→ PAGE EXCERPT
____________
These are exciting times for Discovery Networks. Last week, its sponsorship of a top cycling team paid off when its rider, Lance Armstrong, won his seventh Tour de France. And then, this week, it announced that Dan Brooke, Channel 4's controller of digital channels, would soon be riding into Discovery's UK operation as its general manager.
Once nicknamed TV's 'king of the gimmick' for his love of out-rageous stunts while he was the marketing director of Paramount Comedy Channel, Brooke has matured into a man with a formidable reputation in the world of pay-TV via his stewardship of FilmFour and then E4.
An erstwhile adman, he worked at Chiat Day and St Luke's for six years in the early 90s, and was rewarded for the successful launch of E4 with a promotion in 2003 to managing director of Channel 4's 4 Channels division, overseeing pay-TV, interactive TV and online. However, it looks as if Channel 4's retrenchment from pay-TV under its chief executive, Andy Duncan, (involving E4 going free-to-air on Freeview, with FilmFour expected to follow suit) may have restricted Brooke's development.
____________
→ RECORDS SUPPLIED

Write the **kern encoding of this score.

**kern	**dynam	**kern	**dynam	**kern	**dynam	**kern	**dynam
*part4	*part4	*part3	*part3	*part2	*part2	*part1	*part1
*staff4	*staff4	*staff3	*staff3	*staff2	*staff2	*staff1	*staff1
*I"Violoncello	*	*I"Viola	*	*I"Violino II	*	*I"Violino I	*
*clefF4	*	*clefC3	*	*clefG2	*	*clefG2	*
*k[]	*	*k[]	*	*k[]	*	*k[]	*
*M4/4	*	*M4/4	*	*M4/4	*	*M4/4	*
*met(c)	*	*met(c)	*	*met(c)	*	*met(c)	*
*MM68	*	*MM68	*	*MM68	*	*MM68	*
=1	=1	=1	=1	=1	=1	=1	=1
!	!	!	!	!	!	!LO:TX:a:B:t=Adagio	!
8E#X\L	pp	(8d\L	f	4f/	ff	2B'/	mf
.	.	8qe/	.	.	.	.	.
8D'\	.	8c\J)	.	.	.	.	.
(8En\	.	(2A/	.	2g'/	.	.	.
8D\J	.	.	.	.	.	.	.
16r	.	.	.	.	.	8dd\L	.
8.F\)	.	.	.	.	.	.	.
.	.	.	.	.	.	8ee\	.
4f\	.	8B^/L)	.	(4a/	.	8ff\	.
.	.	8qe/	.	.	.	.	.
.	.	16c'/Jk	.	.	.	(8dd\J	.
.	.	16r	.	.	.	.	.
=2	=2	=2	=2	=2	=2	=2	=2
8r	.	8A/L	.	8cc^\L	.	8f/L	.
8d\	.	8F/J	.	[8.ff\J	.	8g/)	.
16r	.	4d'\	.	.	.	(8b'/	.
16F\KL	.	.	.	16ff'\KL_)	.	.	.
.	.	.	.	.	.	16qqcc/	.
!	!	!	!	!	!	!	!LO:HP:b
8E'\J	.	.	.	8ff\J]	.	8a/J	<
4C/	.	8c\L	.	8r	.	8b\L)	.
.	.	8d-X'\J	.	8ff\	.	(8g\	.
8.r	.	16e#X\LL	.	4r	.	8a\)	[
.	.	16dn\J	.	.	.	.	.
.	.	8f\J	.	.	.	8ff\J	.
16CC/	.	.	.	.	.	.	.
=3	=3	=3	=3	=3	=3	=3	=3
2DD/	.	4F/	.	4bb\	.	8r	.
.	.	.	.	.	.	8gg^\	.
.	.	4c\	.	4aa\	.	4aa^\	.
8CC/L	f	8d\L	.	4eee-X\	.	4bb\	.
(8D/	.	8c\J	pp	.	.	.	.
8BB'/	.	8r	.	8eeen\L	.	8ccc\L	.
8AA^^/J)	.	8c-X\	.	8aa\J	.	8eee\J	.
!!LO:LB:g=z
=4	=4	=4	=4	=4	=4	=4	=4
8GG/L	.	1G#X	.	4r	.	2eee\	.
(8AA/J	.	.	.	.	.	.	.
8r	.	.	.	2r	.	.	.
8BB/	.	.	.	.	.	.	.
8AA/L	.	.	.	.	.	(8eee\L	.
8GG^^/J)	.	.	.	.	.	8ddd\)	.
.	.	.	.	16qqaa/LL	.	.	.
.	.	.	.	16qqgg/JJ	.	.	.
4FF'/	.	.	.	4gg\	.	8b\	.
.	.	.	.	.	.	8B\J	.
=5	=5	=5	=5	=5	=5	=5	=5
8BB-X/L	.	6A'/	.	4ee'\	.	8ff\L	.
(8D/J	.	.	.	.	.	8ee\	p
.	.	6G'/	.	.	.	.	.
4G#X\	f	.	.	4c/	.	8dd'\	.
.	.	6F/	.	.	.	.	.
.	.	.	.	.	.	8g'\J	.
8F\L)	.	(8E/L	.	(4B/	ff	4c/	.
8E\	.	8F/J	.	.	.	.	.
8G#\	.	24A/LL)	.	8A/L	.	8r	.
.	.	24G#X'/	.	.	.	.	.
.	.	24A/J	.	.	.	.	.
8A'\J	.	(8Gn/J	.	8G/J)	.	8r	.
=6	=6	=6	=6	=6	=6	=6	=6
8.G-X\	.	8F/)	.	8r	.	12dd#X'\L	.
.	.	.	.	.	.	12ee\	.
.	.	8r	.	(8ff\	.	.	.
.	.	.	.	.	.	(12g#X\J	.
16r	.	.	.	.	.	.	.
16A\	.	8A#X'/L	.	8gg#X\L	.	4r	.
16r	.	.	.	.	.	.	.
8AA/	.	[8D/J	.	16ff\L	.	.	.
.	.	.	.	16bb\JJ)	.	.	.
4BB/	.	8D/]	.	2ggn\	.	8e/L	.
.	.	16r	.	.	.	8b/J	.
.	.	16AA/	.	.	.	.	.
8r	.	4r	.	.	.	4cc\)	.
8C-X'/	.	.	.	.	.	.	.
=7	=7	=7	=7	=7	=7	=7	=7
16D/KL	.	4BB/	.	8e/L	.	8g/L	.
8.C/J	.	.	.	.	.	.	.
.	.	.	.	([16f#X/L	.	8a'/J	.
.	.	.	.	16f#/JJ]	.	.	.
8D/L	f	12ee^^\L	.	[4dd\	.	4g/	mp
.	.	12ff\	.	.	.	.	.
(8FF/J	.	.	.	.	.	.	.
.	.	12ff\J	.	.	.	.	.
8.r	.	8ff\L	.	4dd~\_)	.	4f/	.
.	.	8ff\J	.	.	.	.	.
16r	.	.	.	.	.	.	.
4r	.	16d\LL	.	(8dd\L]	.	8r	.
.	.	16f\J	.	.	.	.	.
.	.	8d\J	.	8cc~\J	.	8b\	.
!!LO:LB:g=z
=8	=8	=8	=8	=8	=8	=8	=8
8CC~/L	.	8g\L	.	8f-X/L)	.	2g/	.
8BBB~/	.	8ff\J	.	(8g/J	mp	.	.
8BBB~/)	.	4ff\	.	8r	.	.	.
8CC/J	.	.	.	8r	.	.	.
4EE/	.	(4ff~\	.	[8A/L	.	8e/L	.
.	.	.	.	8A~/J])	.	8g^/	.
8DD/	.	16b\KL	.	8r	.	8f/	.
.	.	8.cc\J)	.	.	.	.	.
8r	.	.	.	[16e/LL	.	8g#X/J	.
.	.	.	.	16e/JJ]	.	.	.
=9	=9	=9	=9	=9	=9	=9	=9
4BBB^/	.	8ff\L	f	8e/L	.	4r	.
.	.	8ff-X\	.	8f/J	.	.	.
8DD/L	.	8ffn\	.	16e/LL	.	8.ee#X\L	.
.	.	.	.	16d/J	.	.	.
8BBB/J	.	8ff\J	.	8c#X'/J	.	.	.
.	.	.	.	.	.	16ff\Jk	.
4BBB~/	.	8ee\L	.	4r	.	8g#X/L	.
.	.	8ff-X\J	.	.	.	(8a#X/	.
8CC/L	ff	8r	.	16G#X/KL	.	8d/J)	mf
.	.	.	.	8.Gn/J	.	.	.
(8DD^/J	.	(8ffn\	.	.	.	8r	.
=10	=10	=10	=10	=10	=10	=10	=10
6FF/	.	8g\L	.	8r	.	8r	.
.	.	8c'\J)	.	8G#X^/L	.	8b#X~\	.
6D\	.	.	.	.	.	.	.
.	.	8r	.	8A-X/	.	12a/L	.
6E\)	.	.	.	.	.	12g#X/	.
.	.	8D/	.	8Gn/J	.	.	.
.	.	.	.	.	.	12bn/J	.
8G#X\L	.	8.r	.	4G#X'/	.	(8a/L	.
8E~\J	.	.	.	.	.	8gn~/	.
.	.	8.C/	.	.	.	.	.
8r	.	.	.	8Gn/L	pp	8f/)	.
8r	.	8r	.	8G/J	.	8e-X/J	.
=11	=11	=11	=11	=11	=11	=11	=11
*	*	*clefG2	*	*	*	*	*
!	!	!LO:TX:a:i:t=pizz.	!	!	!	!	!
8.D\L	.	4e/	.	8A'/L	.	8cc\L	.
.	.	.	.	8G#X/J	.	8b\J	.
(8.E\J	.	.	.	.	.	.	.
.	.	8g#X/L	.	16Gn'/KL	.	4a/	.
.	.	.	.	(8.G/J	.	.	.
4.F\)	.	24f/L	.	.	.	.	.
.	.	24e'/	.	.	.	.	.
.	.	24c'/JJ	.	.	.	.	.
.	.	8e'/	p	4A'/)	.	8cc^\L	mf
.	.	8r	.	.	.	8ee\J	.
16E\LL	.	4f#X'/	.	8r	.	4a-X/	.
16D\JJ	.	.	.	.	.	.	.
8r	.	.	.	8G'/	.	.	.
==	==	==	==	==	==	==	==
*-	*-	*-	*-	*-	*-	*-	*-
____________
→ PROMPT 1
Translate this sentence from the Dan Brooke excerpt into Spanish: "Last week, its sponsorship of a top cycling team paid off when its rider, Lance Armstrong, won his seventh Tour de France."
→ PROMPT 2
Reproduce the part of the Dan Brooke excerpt starting at "Once nicknamed TV's" and ending at "restricted Brooke's development.", swapping "pay-TV" for "subscription TV".
→ PROMPT 3
Please carry the Dan Brooke excerpt forward with the next few sentences, picking up after its final one.

→ REPLY 1
La semana pasada, su patrocinio de un importante equipo de ciclismo dio frutos cuando su corredor, Lance Armstrong, ganó su séptimo Tour de Francia.

→ REPLY 2
Once nicknamed TV's 'king of the gimmick' for his love of out-rageous stunts while he was the marketing director of Paramount Comedy Channel, Brooke has matured into a man with a formidable reputation in the world of subscription TV via his stewardship of FilmFour and then E4.
An erstwhile adman, he worked at Chiat Day and St Luke's for six years in the early 90s, and was rewarded for the successful launch of E4 with a promotion in 2003 to managing director of Channel 4's 4 Channels division, overseeing subscription TV, interactive TV and online. However, it looks as if Channel 4's retrenchment from subscription TV under its chief executive, Andy Duncan, (involving E4 going free-to-air on Freeview, with FilmFour expected to follow suit) may have restricted Brooke's development.

→ REPLY 3
Brooke doesn't necessarily see it like this, but his move to Discovery will certainly put him right back at the coalface of pay-TV, working across nine Discovery brands and negotiating deals with the likes of Sky for carriage of the channels.
He says there was still plenty to do at Channel 4: 'Channel 4 is strengthening its core business in UK TV - the switch from analogue to digital - so it looks like its commitment to pay-TV is decreasing, but it is still facing the big strategic question of how it capitalises on the opportunity of pay-TV.'
Brooke replaces his former colleague David Abraham in the role at Discovery (the two worked together at St Luke's, where Abraham was the managing director). Abraham left in February to take the role of senior vice-president at Discovery's US brand The Learning Channel.